«Mattarella revochi l’onorificenza al sanguinario maresciallo Tito»

13 Feb 2015 11:11 - di Valerio Pugi

La notizia è destinata a stupire chiunque ancora la ignori: Josip Broz Tito, il sanguinario “Maresciallo Tito”, è ancor oggi Cavaliere di Gran Croce dell’Ordine al Merito della Repubblica Italiana, decorato di Gran Cordone. Il titolo onorifico più elevato della Repubblica Italiana. A conferirlo è stato l’allora capo dello Stato Giuseppe Saragat, nel 1969. Sul sito della Presidenza della Repubblica appare ancora l’onorificenza concessa a Tito, responsabile dei crimini commessi nelle terre istriano-dalmate, dalle foibe all’esodo dei profughi.
A chiedere all’attuale presidente della repubblica, Sergio Mattarella, di togliere una così infamante onorificenza sono due consiglieri comunali di Trieste, città tra le più coinvolte e quindi sensibili al dramma delle foibe e dell’esodo istriano-dalmata: Paolo Rovis del Nuovo Centrodestra e Claudio Giacomelli di Fratelli d’Italia.

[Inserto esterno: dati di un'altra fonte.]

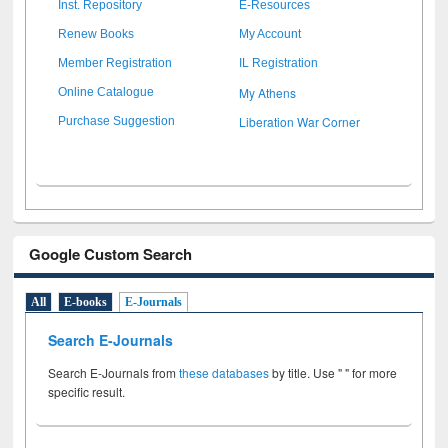
Inst. Repository
E-Resources
Renew Books
My Account
Member Registration
IL Registration
My Athens
Online Catalogue
Liberation War Corner
Purchase Suggestion
Google Custom Search
All
E-books
E-Journals
Search E-Journals
Search E-Journals from
these databases
by title. Use " " for more
specific result.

Le motivazioni della richiesta di Rovis di togliere l’onorificenza concessa a Tito

Paolo Rovis, sul suo blog, ha spiegato dettagliatamente i motivi della richiesta al presidente Mattarella. Li riportiamo: “A Tito è ascrivibile una serie di crimini, tra i quali quelli perpetrati nelle terre giuliano-istriano-dalmate, dove migliaia di italiani vennero uccisi e gettati nelle foibe, cavità carsiche nel profondo delle quali sono stati fatti sparire gli oppositori al regime comunista. L’uccisione di italiani in Istria e Dalmazia iniziò nel ’43. Dopo la liberazione di Trieste, quando la città era sotto il controllo dei militari di Tito (maggio-giugno ’45), sono stati eliminati e fatti sparire uomini e donne, con metodi sadici e brutali. Le vittime delle foibe non sono definite con certezza ma si parla di 10-15 mila persone. Circa 350 mila italiani lasciarono le loro case dopo il passaggio alla Jugoslavia delle province di Pola, Fiume, Zara e parte di quelle di Trieste e Gorizia. Queste tragedie vengono ricordate ufficialmente, dal 2004, ogni 10 febbraio. È il Giorno del Ricordo. Il 10 febbraio 2007 il presidente Napolitano ricordò che il dramma del popolo giuliano-dalmata fu scatenato «da un moto di odio e furia sanguinaria e un disegno annessionistico slavo che prevalse innanzitutto nel Trattato di pace del 1947, e che assunse i sinistri contorni di una pulizia etnica». Il 3 ottobre 2011 la Corte Costituzionale della Slovenia ha dichiarato incostituzionale l’intitolazione di una strada di Lubiana a Tito, avvenuta nel 2009, dichiarando che ciò avrebbe comportato la glorificazione del regime totalitario da questi costituito e una giustificazione delle gravi violazioni dei diritti dell’uomo e della dignità umana avvenute durante il suo regime. Il presidente Sergio Mattarella ha riconosciuto che “per troppo tempo le sofferenze patite dagli italiani giuliano-dalmati con la tragedia delle foibe e dell’esodo hanno costituito una pagina strappata nel libro della nostra storia”, aggiungendo che, istituendo il Giorno del Ricordo, “il Parlamento con decisione largamente condivisa ha contribuito a sanare una ferita profonda nella memoria e nella coscienza nazionale. Oggi la comune casa europea permette a popoli diversi di sentirsi parte di un unico destino di fratellanza e di pace. Un orizzonte di speranza nel quale non c’è posto per l’estremismo nazionalista, gli odi razziali e le pulizie etniche”.